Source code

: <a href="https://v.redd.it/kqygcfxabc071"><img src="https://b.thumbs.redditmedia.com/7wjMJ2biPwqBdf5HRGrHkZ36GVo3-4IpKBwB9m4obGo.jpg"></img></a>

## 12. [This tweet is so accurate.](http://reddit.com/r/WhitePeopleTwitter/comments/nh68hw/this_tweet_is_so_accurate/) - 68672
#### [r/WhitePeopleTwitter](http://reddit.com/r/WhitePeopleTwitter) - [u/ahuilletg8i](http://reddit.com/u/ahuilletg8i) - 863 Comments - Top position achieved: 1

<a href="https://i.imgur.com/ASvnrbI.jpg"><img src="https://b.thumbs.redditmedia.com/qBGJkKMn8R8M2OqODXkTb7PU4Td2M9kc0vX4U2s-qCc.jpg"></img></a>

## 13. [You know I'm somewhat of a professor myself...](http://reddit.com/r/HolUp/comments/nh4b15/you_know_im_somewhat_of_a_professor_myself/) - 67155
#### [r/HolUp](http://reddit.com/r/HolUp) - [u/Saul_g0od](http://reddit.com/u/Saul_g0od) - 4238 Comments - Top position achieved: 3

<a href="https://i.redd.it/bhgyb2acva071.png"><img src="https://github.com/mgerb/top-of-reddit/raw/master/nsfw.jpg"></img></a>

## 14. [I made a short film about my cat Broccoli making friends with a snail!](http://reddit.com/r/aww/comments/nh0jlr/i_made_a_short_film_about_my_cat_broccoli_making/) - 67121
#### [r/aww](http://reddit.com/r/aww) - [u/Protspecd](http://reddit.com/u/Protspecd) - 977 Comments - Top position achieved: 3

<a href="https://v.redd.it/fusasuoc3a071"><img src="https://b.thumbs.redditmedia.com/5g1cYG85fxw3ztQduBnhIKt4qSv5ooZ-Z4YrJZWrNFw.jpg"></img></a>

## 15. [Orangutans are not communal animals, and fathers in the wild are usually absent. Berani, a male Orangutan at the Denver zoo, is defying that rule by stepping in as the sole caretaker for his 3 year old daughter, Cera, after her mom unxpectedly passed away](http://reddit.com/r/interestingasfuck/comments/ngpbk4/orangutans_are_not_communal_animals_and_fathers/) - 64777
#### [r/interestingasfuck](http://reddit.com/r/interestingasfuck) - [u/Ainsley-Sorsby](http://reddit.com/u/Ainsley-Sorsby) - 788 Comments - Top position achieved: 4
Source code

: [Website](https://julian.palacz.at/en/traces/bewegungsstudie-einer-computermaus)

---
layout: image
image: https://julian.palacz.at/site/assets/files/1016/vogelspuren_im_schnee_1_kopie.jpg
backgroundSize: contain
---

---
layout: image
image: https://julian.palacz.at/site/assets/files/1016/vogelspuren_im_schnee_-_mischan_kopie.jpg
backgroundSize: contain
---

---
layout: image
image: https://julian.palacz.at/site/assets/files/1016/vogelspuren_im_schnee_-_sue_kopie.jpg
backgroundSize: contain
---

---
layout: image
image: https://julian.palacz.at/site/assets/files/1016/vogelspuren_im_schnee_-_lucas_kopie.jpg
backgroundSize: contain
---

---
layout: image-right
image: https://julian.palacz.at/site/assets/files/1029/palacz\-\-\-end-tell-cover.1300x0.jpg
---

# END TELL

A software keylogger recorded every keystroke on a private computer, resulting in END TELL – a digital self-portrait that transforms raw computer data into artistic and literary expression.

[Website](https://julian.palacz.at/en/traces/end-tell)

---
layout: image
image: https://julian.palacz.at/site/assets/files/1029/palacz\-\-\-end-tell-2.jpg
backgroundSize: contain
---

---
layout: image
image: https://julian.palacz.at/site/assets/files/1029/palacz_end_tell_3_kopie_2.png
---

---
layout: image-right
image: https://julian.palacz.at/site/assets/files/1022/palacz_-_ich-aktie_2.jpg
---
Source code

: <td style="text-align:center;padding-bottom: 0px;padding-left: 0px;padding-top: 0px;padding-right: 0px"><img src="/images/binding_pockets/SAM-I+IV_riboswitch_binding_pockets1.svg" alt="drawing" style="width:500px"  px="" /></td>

□ □ □ □ □

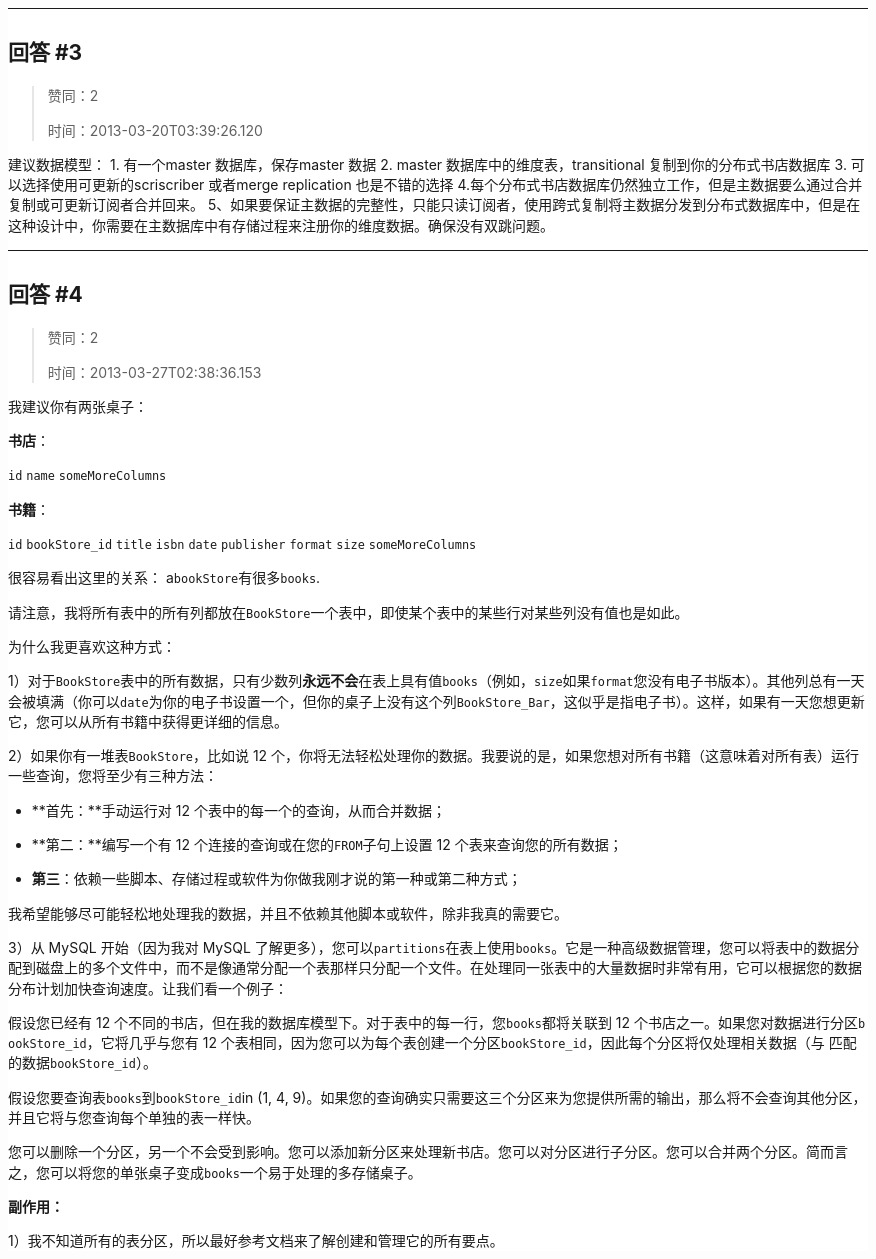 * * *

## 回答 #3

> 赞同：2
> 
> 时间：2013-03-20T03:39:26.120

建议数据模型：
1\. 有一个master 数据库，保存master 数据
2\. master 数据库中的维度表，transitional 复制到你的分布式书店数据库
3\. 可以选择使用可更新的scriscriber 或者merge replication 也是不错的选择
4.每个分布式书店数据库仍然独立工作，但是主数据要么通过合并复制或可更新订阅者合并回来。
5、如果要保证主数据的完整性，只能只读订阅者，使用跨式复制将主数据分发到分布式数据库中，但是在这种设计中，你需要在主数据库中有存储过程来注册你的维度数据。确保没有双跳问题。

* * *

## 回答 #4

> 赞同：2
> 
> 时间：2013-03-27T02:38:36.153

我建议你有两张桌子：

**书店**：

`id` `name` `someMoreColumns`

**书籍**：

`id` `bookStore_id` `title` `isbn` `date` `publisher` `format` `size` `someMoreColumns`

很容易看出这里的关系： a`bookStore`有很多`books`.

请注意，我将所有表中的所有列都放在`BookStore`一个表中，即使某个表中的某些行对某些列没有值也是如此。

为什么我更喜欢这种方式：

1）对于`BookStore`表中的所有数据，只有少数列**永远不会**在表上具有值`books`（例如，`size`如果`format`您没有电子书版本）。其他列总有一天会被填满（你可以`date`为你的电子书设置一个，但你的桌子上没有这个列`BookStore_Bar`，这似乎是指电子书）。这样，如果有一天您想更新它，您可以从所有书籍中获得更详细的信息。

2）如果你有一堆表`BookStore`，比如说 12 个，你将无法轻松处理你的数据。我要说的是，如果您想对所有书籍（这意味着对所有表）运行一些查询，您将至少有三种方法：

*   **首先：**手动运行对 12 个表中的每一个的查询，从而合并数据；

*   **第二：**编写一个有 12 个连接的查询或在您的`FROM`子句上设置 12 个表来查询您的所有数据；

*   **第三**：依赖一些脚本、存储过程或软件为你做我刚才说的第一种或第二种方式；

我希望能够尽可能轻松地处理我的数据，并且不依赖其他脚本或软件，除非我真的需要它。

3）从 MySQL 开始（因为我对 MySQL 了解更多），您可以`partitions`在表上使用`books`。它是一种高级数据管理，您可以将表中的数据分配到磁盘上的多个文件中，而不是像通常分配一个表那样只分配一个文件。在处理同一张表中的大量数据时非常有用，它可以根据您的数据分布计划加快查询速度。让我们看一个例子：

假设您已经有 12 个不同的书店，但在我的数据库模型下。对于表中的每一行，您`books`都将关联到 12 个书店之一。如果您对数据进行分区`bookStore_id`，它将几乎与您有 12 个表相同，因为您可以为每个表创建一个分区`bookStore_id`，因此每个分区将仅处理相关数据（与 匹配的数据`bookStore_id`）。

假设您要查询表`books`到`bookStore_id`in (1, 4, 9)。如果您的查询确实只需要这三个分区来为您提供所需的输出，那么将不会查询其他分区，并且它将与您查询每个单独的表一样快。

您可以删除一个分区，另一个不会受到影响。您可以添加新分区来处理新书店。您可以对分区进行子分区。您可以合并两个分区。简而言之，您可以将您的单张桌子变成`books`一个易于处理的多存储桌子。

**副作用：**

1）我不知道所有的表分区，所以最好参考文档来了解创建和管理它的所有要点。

□ □ □ □ □

> _REQUIRED ACTION_:
Count the lines in the two blocks of rows above that contain the string "achieved", matching case exactly, and give only the number.

> _OUTPUT FOR THIS TASK_:
4